On the Benefits of Instance Decomposition in Video Prediction Models
Eliyas Suleyman, Paul Henderson, Nicolas Pugeault
TL;DR
This work tackles the challenge of predicting future video frames by explicitly decomposing a dynamic scene into object-centric latent slots within a latent-transformer framework. It introduces an object-aware autoencoder (OAAE) with class-specific encoders and codebooks and couples it to a multi-object transformer that uses instance-level self- and cross-attention to model both individual dynamics and inter-object interactions.
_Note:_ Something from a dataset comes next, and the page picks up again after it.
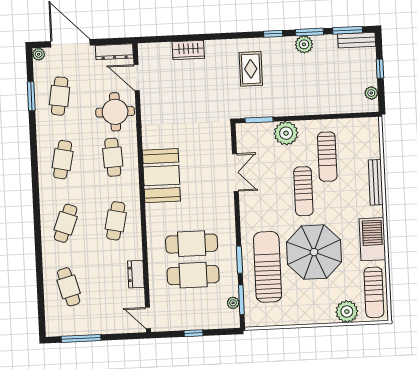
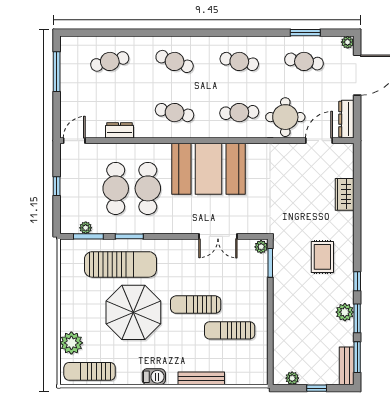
rug: (251, 69) -> (322, 257), turned 90
plant: (286, 133) -> (261, 247), moved, width x0.53, depth x0.53
booth: (161, 176) -> (209, 169), width x1.36, depth x1.42
barbecue: (372, 239) -> (154, 377), width x0.53, depth x0.65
Controlled experiments across synthetic and real datasets show that object decomposition, coupled with cross-attention, yields higher-quality predictions at equal capacity, especially in scenes with strong interactions. The approach demonstrates the practical benefits of object-centric modeling for scalable video prediction and provides design guidance for future latent-transformer architectures.
Abstract
Video prediction is a crucial task for intelligent agents such as robots and autonomous vehicles, since it enables them to anticipate and act early on time-critical incidents. State-of-the-art video prediction methods typically model the dynamics of a scene jointly and implicitly, without any explicit decomposition into separate objects. This is challenging and potentially sub-optimal, as every object in a dynamic scene has their own pattern of movement, typically somewhat independent of others. In this paper, we investigate the benefit of explicitly modeling the objects in a dynamic scene separately within the context of latent-transformer video prediction models. We conduct detailed and carefully-controlled experiments on both synthetic and real-world datasets; our results show that decomposing a dynamic scene leads to higher quality predictions compared with models of a similar capacity that lack such decomposition.